## 課題
• a. 米雇用統計の本文抜粋のうち、「2日未明に発表されたFOMC」から「ノミストも多いのが現状です。」まで（この語句も含む）を一字一句そのまま打ち直してください。
• b. 保存済みデータ項目のうち、「scientific name: Euphorbia maculata」を含む行から「order: Diprotodontia」を含む行まで（両端の行を含む）だけを、列名を「入力」と「出力」とする2列のCSVに変換してください。1行につき1レコードとし、行の文とその答えをそれぞれ引用符で囲んだ1つのフィールドに入れ、改行は空白に置き換えること。

## 本文抜粋
■ ■ ■ ■ ■ ■ ■
投資家にとってのプレミアム・フライデー、今日は米雇用統計が21時30分(日本時間)に発表されます。今回も最大の焦点は平均時給(賃金上昇率)となり、先の先を見据えた市場を満足させられるかが鍵となりそうです。(『ゆきママのブログでは書けないFXレポート(無料板)』『お値段以上!?ゆきママの「週刊為替予測レポート」(有料板)』FXトレーダー/ブロガー・ゆきママ)

今夜は1ドル=111.4~112.2円を想定。有効なトレード戦略は?

今年4回の利上げは確定的!

2日未明に発表されたFOMC(米連邦公開市場委員会)の政策声明では、アメリカの経済活動が力強い速度で拡大しているとの景気判断もあり、次回9月、さらに12月の2回の利上げは、ほぼ確実視されています。

実際問題として、アメリカの景気は非常に良く、企業収益も過去最高レベルに高まっています。アメリカ一強、ドル一強という構図です。

一方で、完全雇用により加速度的に上がると期待されていた賃金の伸びは停滞を続けており、当然、個人消費もイマイチ。来年にはリセッション(景気後退局面)入りとの声も強く、警戒感を滲ませるエコノミストも多いのが現状です。

注目は来年の利上げへ…

こういった背景から、今年いっぱいは利上げするにしても、来年はそろそろ打ち止めでは?といった見方が強まっています。いわゆる中立金利(景気に対して緩和的でも引き締め的でもない中立的な金利)に近づいているということですね。

というわけで、これまで通り米金利高≒ドル高と材料視するサイクルが続くのであれば、来年以降も利上げを継続するというシナリオが必要になってきそうで、そのためには何度も繰り返している通り、平均時給の伸びが鍵となるでしょう。

すでに市場は今年残り2回の利上げは織り込んでいますし、アメリカ経済が好調なのは百も承知。今日はプラスアルファ的な要素が出てこないと、上値を伸ばしていくのは少し厳しい気がします。

Next: ひたすらレンジ感が漂うドル円。気になる先行指標や事前予想値は?



先行指標は良好で強めの結果を織り込みか

それでは、先行指標や事前予想値を確認していきましょう。

先行指標の結果(青は改善・赤は悪化、数値はいずれも速報値)
■ ■ ■ ■ ■ ■ ■
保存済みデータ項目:
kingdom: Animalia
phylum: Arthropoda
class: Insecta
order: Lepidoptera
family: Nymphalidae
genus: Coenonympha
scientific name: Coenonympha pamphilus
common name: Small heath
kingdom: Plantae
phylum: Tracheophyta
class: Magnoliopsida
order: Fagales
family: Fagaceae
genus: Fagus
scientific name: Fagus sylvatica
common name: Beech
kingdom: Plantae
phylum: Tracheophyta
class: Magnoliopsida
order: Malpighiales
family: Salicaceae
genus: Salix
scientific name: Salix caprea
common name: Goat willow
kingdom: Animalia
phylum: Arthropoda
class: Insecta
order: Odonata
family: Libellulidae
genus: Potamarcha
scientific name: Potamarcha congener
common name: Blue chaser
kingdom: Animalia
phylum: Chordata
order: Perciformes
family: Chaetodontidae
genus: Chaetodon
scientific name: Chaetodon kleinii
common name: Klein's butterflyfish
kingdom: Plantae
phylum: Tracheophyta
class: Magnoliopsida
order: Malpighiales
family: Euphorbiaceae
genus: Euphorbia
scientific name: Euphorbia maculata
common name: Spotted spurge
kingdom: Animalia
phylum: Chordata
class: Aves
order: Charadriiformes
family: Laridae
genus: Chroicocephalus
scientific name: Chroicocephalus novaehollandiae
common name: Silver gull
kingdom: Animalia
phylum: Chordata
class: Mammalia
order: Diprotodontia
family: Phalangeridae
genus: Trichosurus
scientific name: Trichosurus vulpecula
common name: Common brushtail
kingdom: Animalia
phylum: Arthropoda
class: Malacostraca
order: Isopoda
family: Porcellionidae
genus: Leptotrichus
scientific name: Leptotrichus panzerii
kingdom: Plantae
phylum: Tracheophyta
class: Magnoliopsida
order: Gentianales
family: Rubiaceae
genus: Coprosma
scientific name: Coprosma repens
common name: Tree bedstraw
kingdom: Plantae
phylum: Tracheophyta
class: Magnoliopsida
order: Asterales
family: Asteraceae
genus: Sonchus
■ ■ ■ ■ ■ ■ ■
## 課題の解答
• a.
2日未明に発表されたFOMC(米連邦公開市場委員会)の政策声明では、アメリカの経済活動が力強い速度で拡大しているとの景気判断もあり、次回9月、さらに12月の2回の利上げは、ほぼ確実視されています。

実際問題として、アメリカの景気は非常に良く、企業収益も過去最高レベルに高まっています。アメリカ一強、ドル一強という構図です。

一方で、完全雇用により加速度的に上がると期待されていた賃金の伸びは停滞を続けており、当然、個人消費もイマイチ。来年にはリセッション(景気後退局面)入りとの声も強く、警戒感を滲ませるエコノミストも多いのが現状です。

• b.
入力,出力
"scientific name:","Euphorbia maculata"
"common name:","Spotted spurge"
"kingdom:","Animalia"
"phylum:","Chordata"
"class:","Aves"
"order:","Charadriiformes"
"family:","Laridae"
"genus:","Chroicocephalus"
"scientific name:","Chroicocephalus novaehollandiae"
"common name:","Silver gull"
"kingdom:","Animalia"
"phylum:","Chordata"
"class:","Mammalia"
"order:","Diprotodontia"